The entries that follow need to be reproduced exactly, minus any images.

BEGIN Data for the task

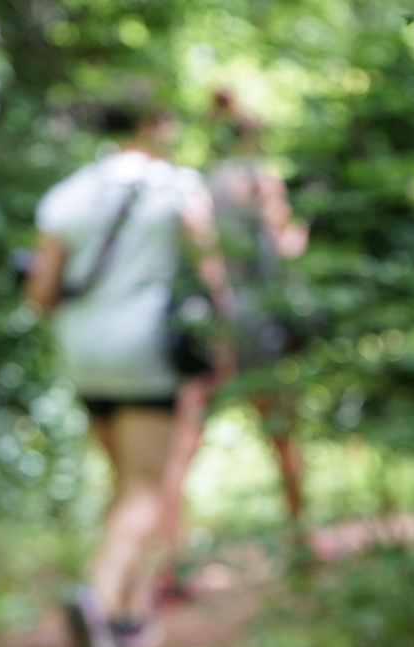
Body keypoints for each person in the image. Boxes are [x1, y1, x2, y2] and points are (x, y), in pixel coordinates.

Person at [25, 100, 233, 647]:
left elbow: (40, 294)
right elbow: (210, 269)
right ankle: (98, 595)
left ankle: (127, 614)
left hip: (83, 352)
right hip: (146, 350)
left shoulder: (66, 196)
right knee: (147, 485)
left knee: (123, 481)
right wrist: (225, 332)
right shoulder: (176, 188)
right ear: (153, 126)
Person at [160, 89, 310, 572]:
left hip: (208, 327)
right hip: (257, 324)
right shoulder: (262, 182)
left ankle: (173, 562)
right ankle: (300, 543)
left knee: (183, 446)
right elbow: (286, 246)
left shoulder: (199, 186)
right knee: (282, 436)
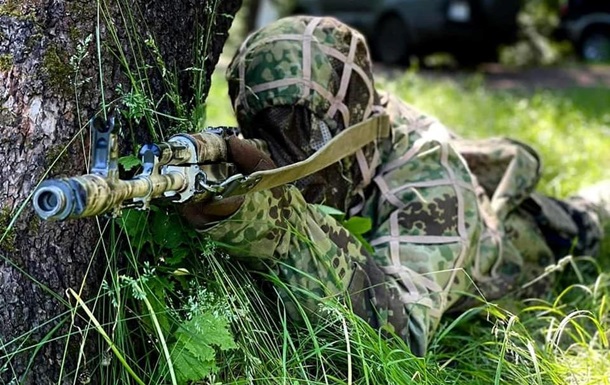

END Data for the task

Response to this task:
Body keypoints for each person in the image. Boxes are [x1, y1, x2, y2] and points are (x, y), in pixel coordinates.

Person at [25, 100, 233, 647]:
left elbow: (40, 294)
right elbow: (210, 269)
right ankle: (98, 595)
left ankle: (127, 614)
left hip: (83, 352)
right hip: (146, 350)
left shoulder: (66, 196)
right knee: (147, 485)
left knee: (123, 481)
right wrist: (225, 332)
right shoulder: (176, 188)
right ear: (153, 126)
Person at [160, 89, 310, 572]:
left hip: (208, 327)
right hip: (257, 324)
right shoulder: (262, 182)
left ankle: (173, 562)
right ankle: (300, 543)
left knee: (183, 446)
right elbow: (286, 246)
left shoulder: (199, 186)
right knee: (282, 436)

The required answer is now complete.